[Opening DATASET RECORDS section]

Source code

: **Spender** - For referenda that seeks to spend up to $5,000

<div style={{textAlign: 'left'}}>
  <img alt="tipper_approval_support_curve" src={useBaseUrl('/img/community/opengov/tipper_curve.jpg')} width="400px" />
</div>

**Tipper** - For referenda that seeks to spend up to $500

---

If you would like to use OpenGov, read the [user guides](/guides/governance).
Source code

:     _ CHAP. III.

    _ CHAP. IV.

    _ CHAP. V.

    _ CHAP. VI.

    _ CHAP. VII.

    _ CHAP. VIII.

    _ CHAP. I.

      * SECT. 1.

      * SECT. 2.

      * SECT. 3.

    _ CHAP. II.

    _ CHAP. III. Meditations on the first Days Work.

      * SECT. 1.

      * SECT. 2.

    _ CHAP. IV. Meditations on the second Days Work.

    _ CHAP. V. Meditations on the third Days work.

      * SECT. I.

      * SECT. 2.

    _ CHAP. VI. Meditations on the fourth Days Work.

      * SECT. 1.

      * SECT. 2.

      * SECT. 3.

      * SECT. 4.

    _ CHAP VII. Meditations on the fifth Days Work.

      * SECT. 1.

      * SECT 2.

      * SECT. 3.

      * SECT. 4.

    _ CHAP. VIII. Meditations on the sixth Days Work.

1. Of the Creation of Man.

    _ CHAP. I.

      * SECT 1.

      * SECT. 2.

[Closing DATASET RECORDS section]

Within the material above, find the lines that contain the word "seeks"; copy them.

▶ [RESULT OF THIS TASK]:
: **Spender** - For referenda that seeks to spend up to $5,000
**Tipper** - For referenda that seeks to spend up to $500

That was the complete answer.